Consulting Corporation Advice on International Joint Ventures And Other Types of Business Deals.

I am writing in response to your letters of October 7, 1992 and November 25, 1992, requesting an Unauthorized Practice of Law advisory opinion dealing with a non-law firm consulting corporation providing advice to American and international customers in the formation of international joint ventures and other types of business deals.

The Committee considered your inquiry at its January 7 and February 11, 1993 meetings and has directed me to transmit its conclusions to you.

You have indicated that the consulting company in question would be retained to provide advice on business deals including helping to find investment opportunities and partners, do preliminary research, and would accompany its customers to negotiation sessions, many of which would take place overseas. You further indicate that the corporation would not draft incorporation documents or other forms necessary to actually form the joint venture/investment, or contractual agreements such as joint venture agreements, financing agreements and the like.

For purposes of the committee's opining, you have posed a hypothetical in which an American company (the “client???) comes to the consulting corporation and requests its assistance in establishing operations in, for example, Hungary. The client is very vague about what it wants to do beyond the fact that it wants to take advantage of the business opportunities opening up in Hungary and asks the consulting corporation to assist it in finding the best method to invest there. You indicate that possible areas of investment would include: the direct purchase of all or part of an existing Hungarian company through the privatization program of that formerly Communist nation; the establishment of a new joint venture with an existing Hungarian company; and/or the sale of a particular product in Hungary.

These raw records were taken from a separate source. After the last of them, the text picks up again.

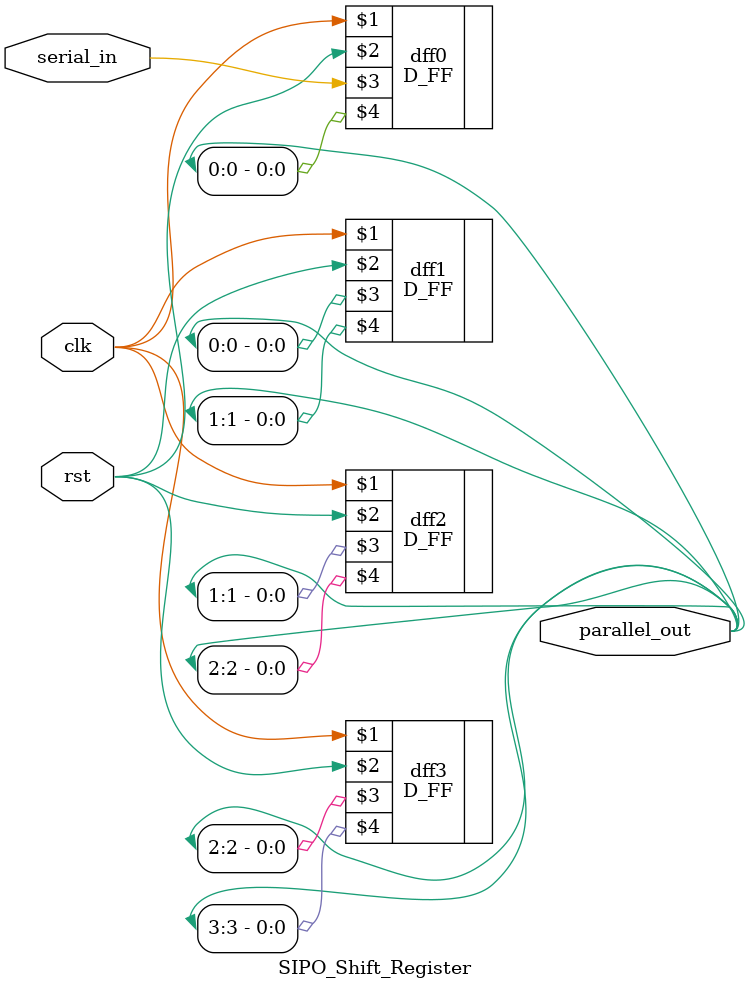
<source format=v>
module SIPO_Shift_Register (
    input clk,
    input rst,
    input serial_in,
    output wire [3:0] parallel_out
);
    D_FF dff0(clk, rst, serial_in, parallel_out[0]);
    D_FF dff1(clk, rst, parallel_out[0], parallel_out[1]);
    D_FF dff2(clk, rst, parallel_out[1], parallel_out[2]);
    D_FF dff3(clk, rst, parallel_out[2], parallel_out[3]);

endmodule
</source>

Should the client wish to pursue one or more of these alternatives, the consulting corporation might address such issues as: the amount of the investment, the Hungarian regulatory climate, the Hungarian laws which are designed to encourage certain types of investments, the size and financial status of the potential joint venture partner, the Hungarian political climate, and the general status of privatization in Hungary. In all three areas of investment, the consulting corporation would access its many personal contacts with governmental ministries and others which the members of the corporation have developed over the years.

Finally, you indicate that the consulting corporation would work with the client to help it decide which one or more of these routes it would like to pursue. In doing so, the consulting corporation would assist and represent the client in finding a suitable Hungarian partner, company or distributor; would travel with the client to Hungary to assist with any negotiations; and would advise the company throughout the course of the negotiations until the final documents were signed. In all cases, the consulting corporation would work closely with Hungarian attorneys and the Hungarian Government to comply with all local rules and regulations and to obtain all necessary governmental clearances. The consulting corporation, if necessary, would also work with or recommend to the client local Hungarian accounting, public relations and similar types of firms. If financing were necessary, the consulting corporation would assist the client in finding financing either through American investors or investment banks or through local Hungarian investors or investment banks.

The practice of law, as defined in Virginia, involves a non-lawyerís engaging in any one of three activities:

1) advising another, not one's regular employer, for direct or indirect compensation, in any matter involving the application of legal principles to facts or purposes or desires;

2) preparing for another, with or without compensation, legal instruments of any character; or

3) representing the interest of another before any tribunal, with or without compensation.

Part Six: Section I: Rules of the Virginia Supreme Court.

The Committee has earlier opined that it would constitute the unauthorized practice of law for a non-Virginia licensed attorney to render legal advice in Virginia: either on Virginia law or the law of his home jurisdiction. UPL Opinion 107.

The Committee is of the opinion that a non-lawyer’s provision of research or rendering of advice relative to general business operations, political or regulatory climates, methods of investment, and evaluations of the financial status of potential partners would not constitute the practice of law. However, the Committee is of the further view that, in certain circumstances, specific business advice as to the laws of another jurisdiction might constitute the unauthorized practice of law if provided by a non-lawyer in Virginia. Id.

The Committee would be pleased to consider the matter further if you are able to provide more specific information about the types of legal advice related to foreign laws which might be delivered by a non-lawyer in Virginia.